→ Yapılacaklar
[1] Güzellik metninde "Sonlu ve Sonsuz" ile başlayıp "cennette elde edecektir." ile biten bölümü, "kusursuz" yerine "eksiksiz" koyarak yeniden yazın.
[2] Güzellik metnine göre cennette hâkim olan renk hangisidir?
[3] Güzellik metnini kaldığı yerden devam ettirin.

══ Verilen metin ══

Sonlu ve Sonsuz Güzellikler
Allah’ın ‘en güzel surette’ var ettiği insanın ruhu her türlü güzellikten, estetikten ve sanattan haz alacak duyarlılıkta. İnsana içgüdü olarak, cennet’e duyulan özlemden kaynaklanan bir sevgi verir Allah ve insan, güzelliklerden sebepsiz haz alır.
İnsanın her hücresi sevgiye programlanmıştır. Seven insanın gözü farklı bakar, dinlediği müzikten ayrı bir haz alır. Allah detaydaki güzellikleri, en çok sevdiklerine gösterir.
İnsan, yaşamı boyunca ne kadar istese ve özlemini duysa da kusursuz bir fizik güzelliği dünyada bulamaz. Dünyaya dair her güzellik zamanın yıpratıcı etkisiyle bozulur, eskir, yıpranır. Tümü geçici, eksik ve sonludur. Kalıcı, mükemmel ve sonsuz olan güzellikleri, insan ancak güzelliklerin asıl mekanı olan cennette elde edecektir.
Cennettekileri hatırlatan, birçok güzellik dünyada da yaratılmıştır. Canlılardaki süsler nefes kesicidir. Örneğin kelebekler; muhteşem bir parlaklıktadır ve metalik ışıklı altın yeşili, altın mavisi renkleri göz alıcıdır. Orkideler, güller; kara topraktan çıkan ve bakmaya doyamadığımız rengarenk güzellikler. Dalından koparmaya kıyamayıp, dalında içimize çekerek kokladığımız güzellikler. Rengin, kokunun nasıl muhteşem yaratıldığını sergileyen güzellikler…
İnsan da çiçek gibi çok güzel kokmak ister, o yüzden parfüm kullanır. Allah dilese çiçeklerdeki gibi kokuları insanda da yaratırdı. Ancak Allah, insana aczini bilmesi için özellikle vermemiş. İnsandaki sürekli güzel koku da cennete özel bir sistem. Dünyada olsa kibirlenirdi insan. Bu yüzden dünya hayatında gururu, büyüklenmeyi ezecek birçok şey vardır.
Cennet ise insan ruhunu doyuma ulaştıracak sayısız güzellikle dolu. İpek giysiler örneğin. Her şeyin ince ve detaylı çalışılmışı gibi sık dokunmuş ipek de yumuşak ve güzeldir.
Dünyadaki gibi hakim olan renk yeşildir ancak cennet yeşili dünyadakiyle kıyaslanamayacak kadar iç açıcıdır.
Örneğin değerli taşlara karşı içimizde bir eğilim vardır. Gerçekte bir taş parçasıdır ancak etkileyicidir. Bu, cennete olan istek nedeniyledir.
Ve cennet halkının yaslanıp oturduğu tahtlar. Dünyada sürekli dinlenme isteği duyar insan. Cennette ise dünyadaki yorgunluğu bildiği için kıyas yapar ve uzandığı tahttan daha fazla zevk alır. Orada cennete has içki ve yiyeceklerin bulunduğu, inananların bir araya gelerek sohbet edecekleri ve birlikte güzel vakit geçirecekleri özel hazırlanmış mekanlar vardır.

═══
══ Kayıtlı veriler ══

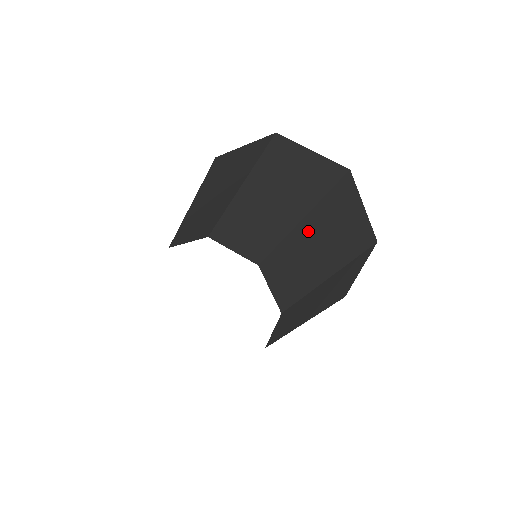
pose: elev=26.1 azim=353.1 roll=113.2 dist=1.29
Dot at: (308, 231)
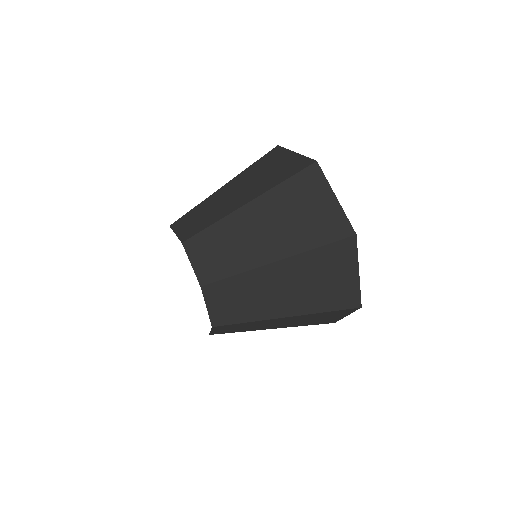
Dot at: (246, 218)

═══

→ Sırayla cevaplar
[1]
Sonlu ve Sonsuz Güzellikler
Allah’ın ‘en güzel surette’ var ettiği insanın ruhu her türlü güzellikten, estetikten ve sanattan haz alacak duyarlılıkta. İnsana içgüdü olarak, cennet’e duyulan özlemden kaynaklanan bir sevgi verir Allah ve insan, güzelliklerden sebepsiz haz alır.
İnsanın her hücresi sevgiye programlanmıştır. Seven insanın gözü farklı bakar, dinlediği müzikten ayrı bir haz alır. Allah detaydaki güzellikleri, en çok sevdiklerine gösterir.
İnsan, yaşamı boyunca ne kadar istese ve özlemini duysa da eksiksiz bir fizik güzelliği dünyada bulamaz. Dünyaya dair her güzellik zamanın yıpratıcı etkisiyle bozulur, eskir, yıpranır. Tümü geçici, eksik ve sonludur. Kalıcı, mükemmel ve sonsuz olan güzellikleri, insan ancak güzelliklerin asıl mekanı olan cennette elde edecektir.

[2] Yeşil.

[3]
Ya durmaksızın akan sular… Cennet halkının altlarından akan süt, bal, şaraptan ırmaklar… Bir akarsu veya bir şelale, ormanın içinden akan bir ırmak, hatta durgun bir göl insana ne büyük haz verir. Yükseklerden akan şelalenin görüntüsü ve çıkardığı ses insanı ferahlatır. Sarayların, konakların ya da villaların bahçelerindeki göletler, havuzlar, yapay akarsuların yapılma amacı, genellikle ruhtaki bu estetik özlemi nedeniyledir.
Orada ayrıca çeşit çeşit yiyecekler, salkım salkım, sürekli yenen, asla tükenmeyen ve doyma hissi vermeyen meyveler. İnsanın kalbinde şefkat, merhamet ve koruma hisleri oluşturan kuşlar, kediler, köpekler; hepsi sevimli ve tertemiz.
Cennet, insan ruhunun en çok hoşlanacağı, en çok lezzet alacağı ve en çok etkileneceği nimet ve güzelliklerle donatılmış. Bir kısmı dünyadakilere benzer, bir kısmı ise daha önce hiçbir insanın görüp bilmediği, “çeşit çeşit inceliklere ve güzelliklere sahip” olan cennet, hayal gücümüzün sınırlarının çok ötesindedir. Dahası bilemediğimiz birçok güzellik ve sürpriz de orada inananları bekler. Ve “her diledikleri” onlarındır.
Estetik görüntülerin hoşa gitmesinin gerçek nedeni, inanan insanın ruhunun cennete göre yaratılmış olmasıdır. Tüm güzellikleri yaratan, bu güzelliklere karşı insana haz alma ve sevgi duygusunu veren; tüm güzellikleri benzersiz sanatının içinde yaratan (Sani olan) Allah’tır.
Cennetteki güzellikleri asıl güzel ve değerli kılan ise tümünün O’nun ikramı olmasıdır.
Elif Türker
Henüz yorum yapılmamış.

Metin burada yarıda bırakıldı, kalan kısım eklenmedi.